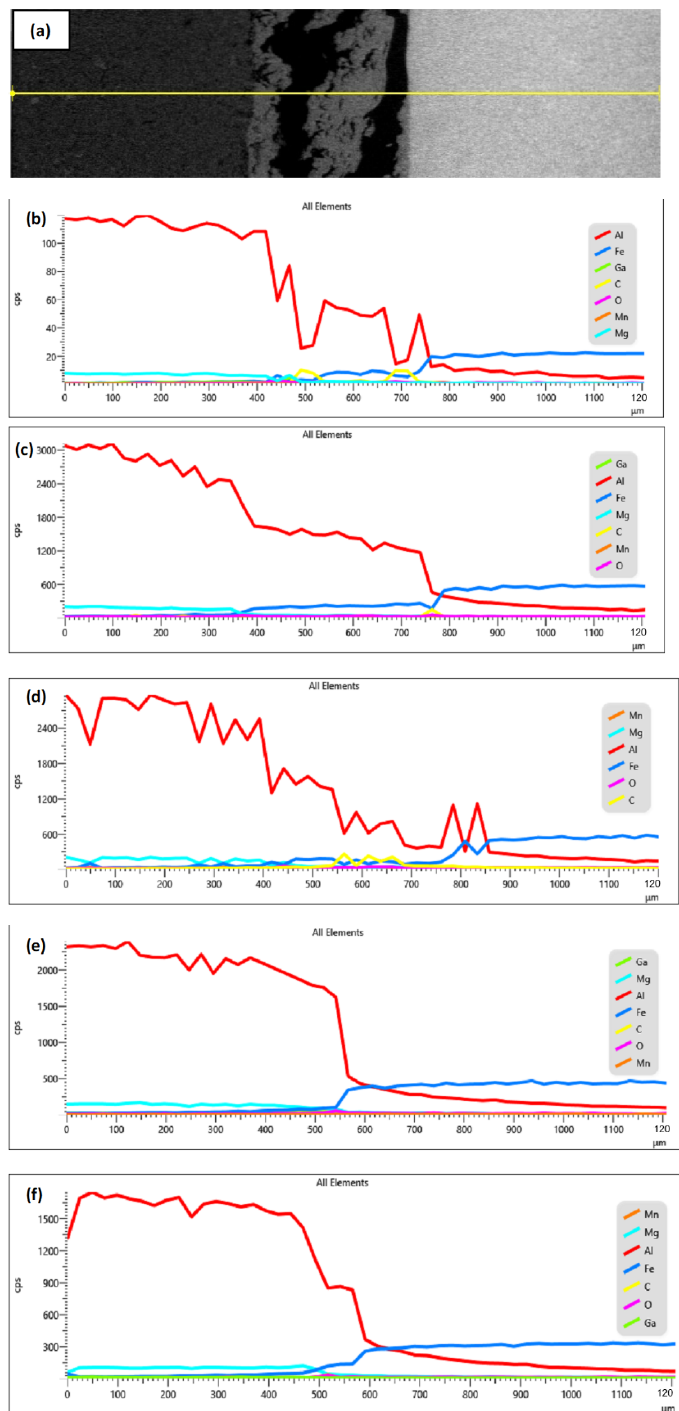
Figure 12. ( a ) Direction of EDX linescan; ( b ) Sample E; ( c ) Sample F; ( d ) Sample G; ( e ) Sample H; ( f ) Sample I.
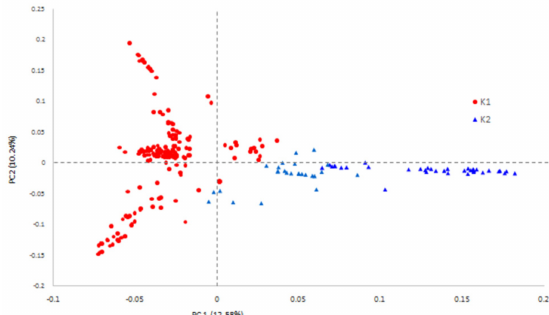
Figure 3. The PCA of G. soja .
==
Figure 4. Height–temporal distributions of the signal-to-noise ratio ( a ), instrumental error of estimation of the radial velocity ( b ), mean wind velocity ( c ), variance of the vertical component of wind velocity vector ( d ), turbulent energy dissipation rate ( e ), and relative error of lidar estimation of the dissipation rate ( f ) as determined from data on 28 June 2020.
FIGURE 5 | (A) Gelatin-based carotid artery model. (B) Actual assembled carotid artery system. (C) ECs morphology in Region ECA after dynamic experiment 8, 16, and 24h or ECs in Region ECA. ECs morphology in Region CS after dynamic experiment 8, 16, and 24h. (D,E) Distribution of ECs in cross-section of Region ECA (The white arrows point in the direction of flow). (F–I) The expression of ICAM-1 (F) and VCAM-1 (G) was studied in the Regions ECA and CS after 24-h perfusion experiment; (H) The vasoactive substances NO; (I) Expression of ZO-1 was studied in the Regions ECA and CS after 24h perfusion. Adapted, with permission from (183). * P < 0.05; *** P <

WHAT THE TASK REQUIRES:
Only one stretch of the data is wanted: write out exactly the lines from the one holding "Figure 12. ( a" through the one holding "Figure 3. The PCA of G. soja .", both included, without the pictures.

YOUR RESPONSE:
Figure 12. ( a ) Direction of EDX linescan; ( b ) Sample E; ( c ) Sample F; ( d ) Sample G; ( e ) Sample H; ( f ) Sample I.
Figure 3. The PCA of G. soja .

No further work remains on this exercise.